* Task goal
Copy out every record below exactly as written, but leave out any pictures.

***

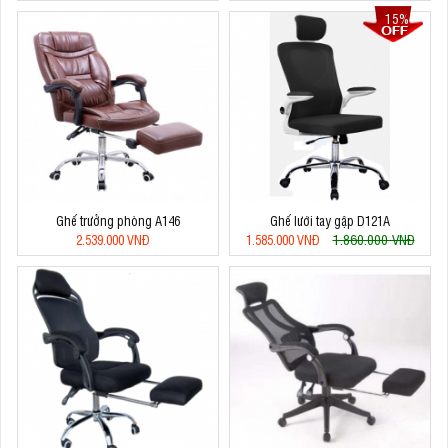
15%
Ghế trưởng phòng A146
Ghế lưới tay gập D121A
1.860.000 VNĐ
2.539.000 VNĐ
1.585.000 VNĐ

***

* Written answer
15%
Ghế trưởng phòng A146
Ghế lưới tay gập D121A
1.860.000 VNĐ
2.539.000 VNĐ
1.585.000 VNĐ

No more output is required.